In the 16th-century Ming dynasty novel Journey to the West, Marshal Tianpeng is a celestial general who commands 80,000 naval troops of the Heavenly River (天河). He is banished from heaven after attempting to court Chang'e at a heavenly banquet. He is then reincarnated on Earth and enters the womb of a sow, becoming Zhu Bajie (猪八戒).

Zhu Bajie later becomes one of Tang Sanzang's disciples on the journey to obtain the Buddhist scriptures. He is portrayed as lazy, gluttonous, and fond of women, but also assists the group in their battles. At the end of the journey, he is given the title "Cleanser of Altars" (净坛使者) by the Buddha.

==Temple==
The Tianhou Temple (天后宫) in Tian'ao Village, Juguang Township, Lianjiang County (Matsu Islands), Taiwan, enshrines Marshal Tianpeng.
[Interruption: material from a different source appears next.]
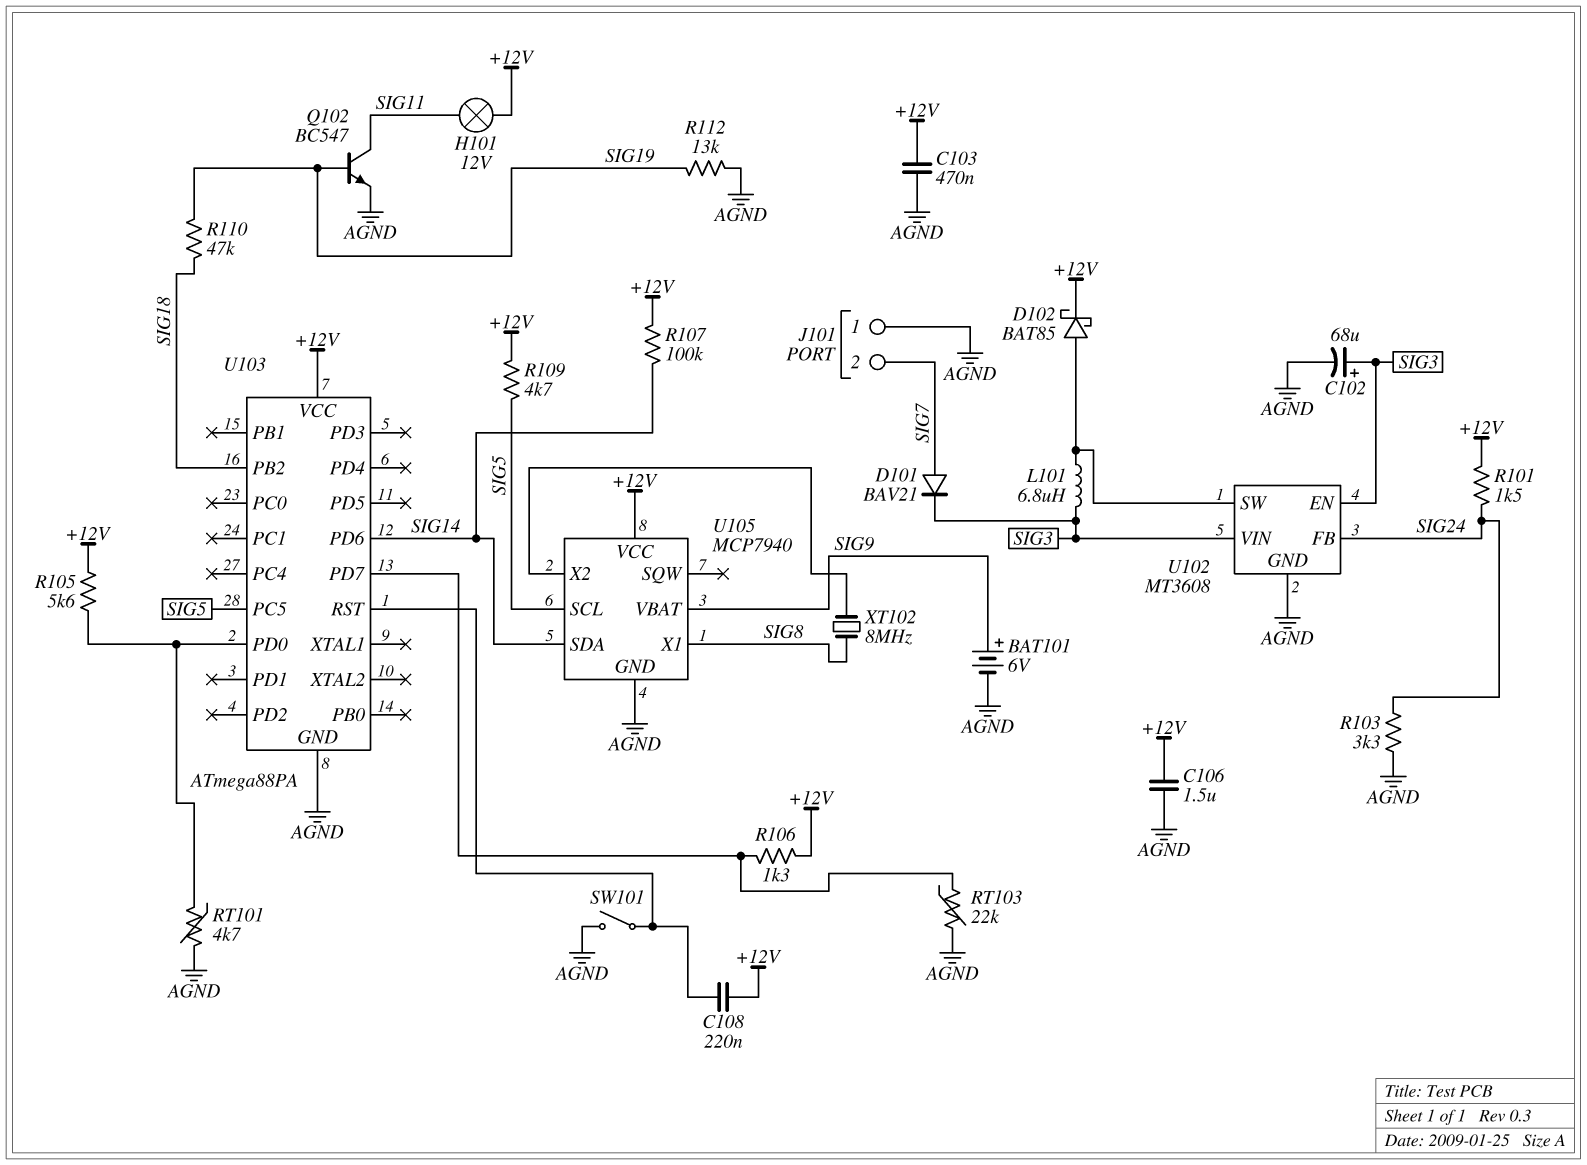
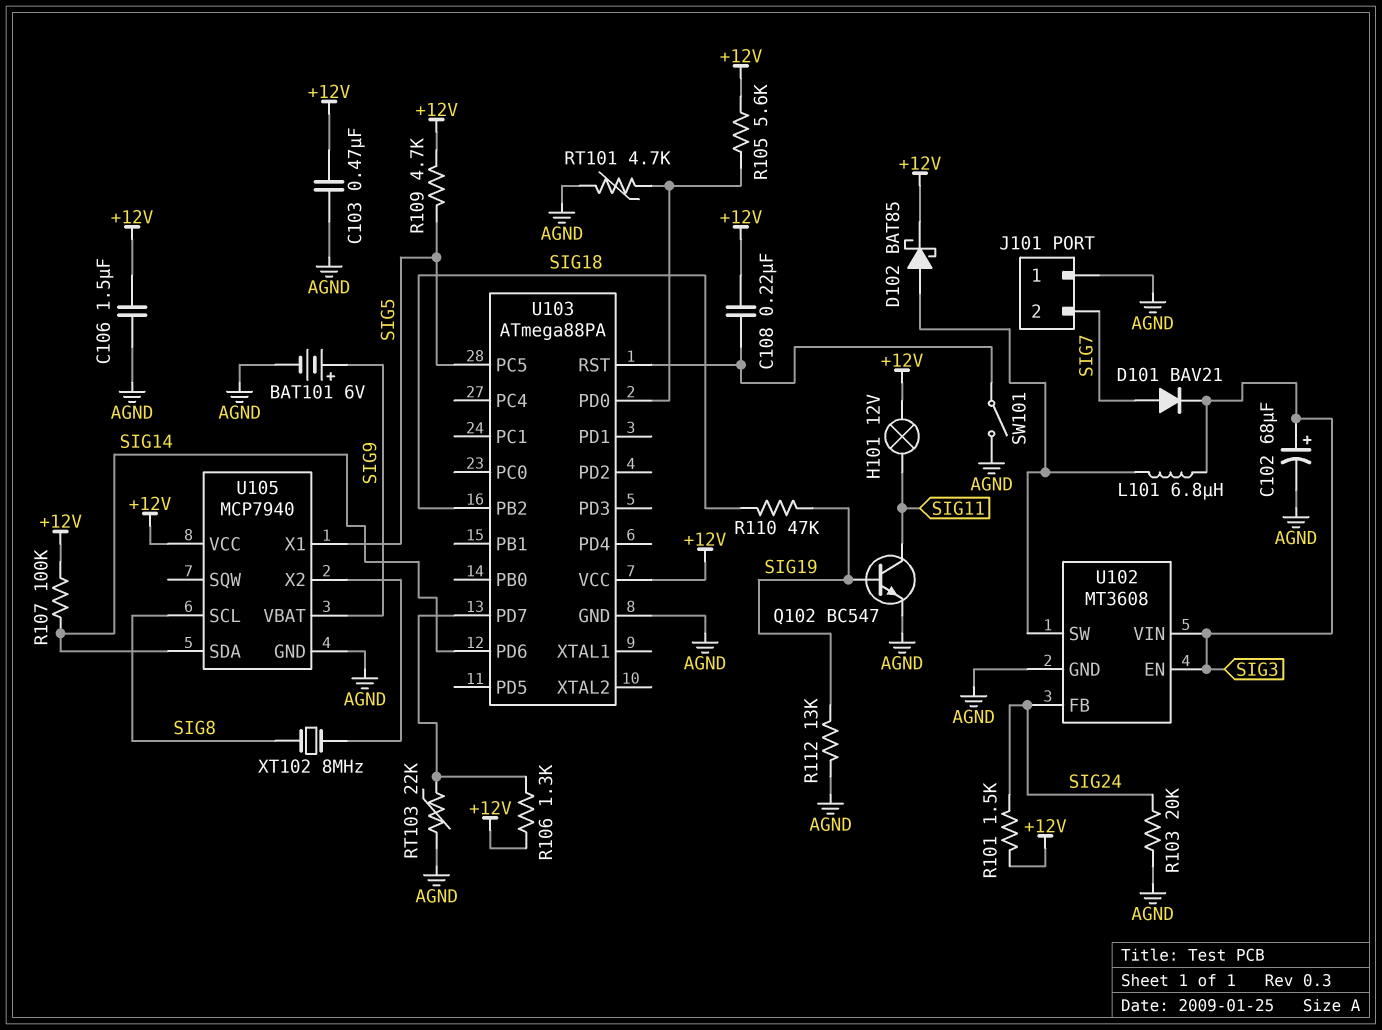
R103: 3.3k (AGND, SIG24) -> 20k (AGND, SIG24)
U105 pin SCL: SIG5 -> SIG8
U105 pin X1: SIG8 -> SIG5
In this temple, Marshal Tianpeng is depicted as a red-faced, long-bearded military general. His statue shows him sitting with his left fist resting on his knee and his right hand holding a nine-toothed rake (钉耙).

Tianpeng Marshal Fortune Palace in Dacun Township, Changhua County, Taiwan, enshrines Marshal Tianpeng as the main deity.